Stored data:
★ ★ ★ ★ ★

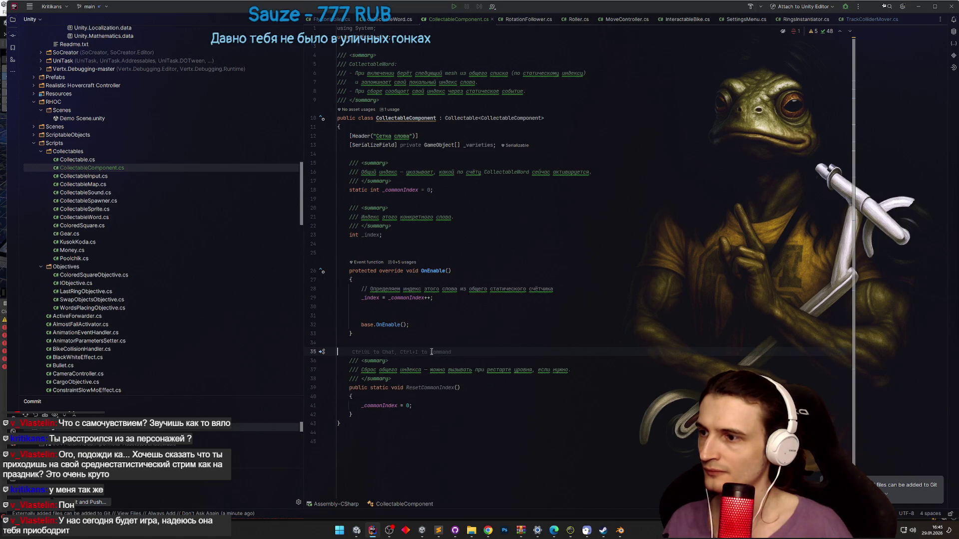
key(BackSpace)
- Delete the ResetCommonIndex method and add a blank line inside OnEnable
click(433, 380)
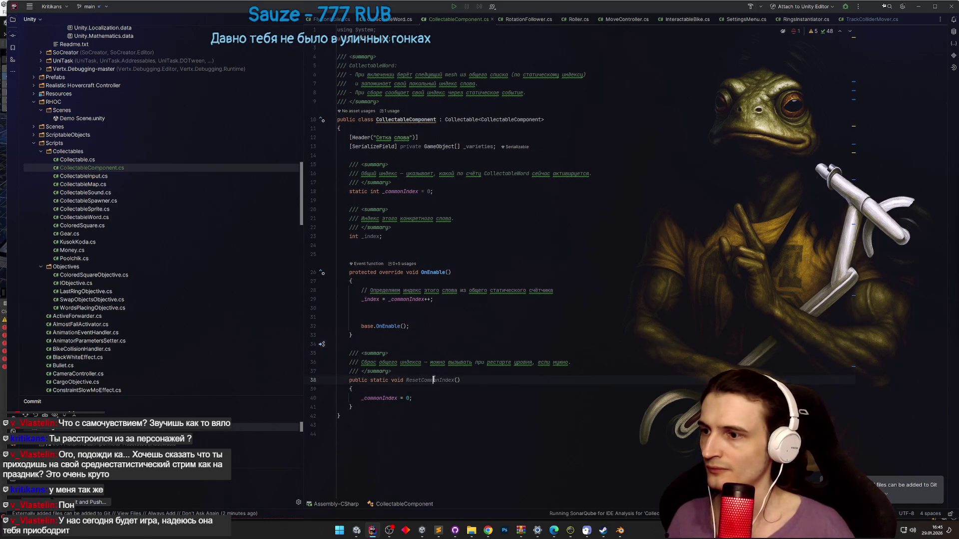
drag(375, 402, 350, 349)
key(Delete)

★ ★ ★ ★ ★

EXERCISE DIRECTIONS » Repeat the records in full, exactly as they appear, but with the pictures removed.

SOLUTION BELOW »
key(BackSpace)
- Delete the ResetCommonIndex method and add a blank line inside OnEnable
click(433, 380)
drag(375, 402, 350, 349)
key(Delete)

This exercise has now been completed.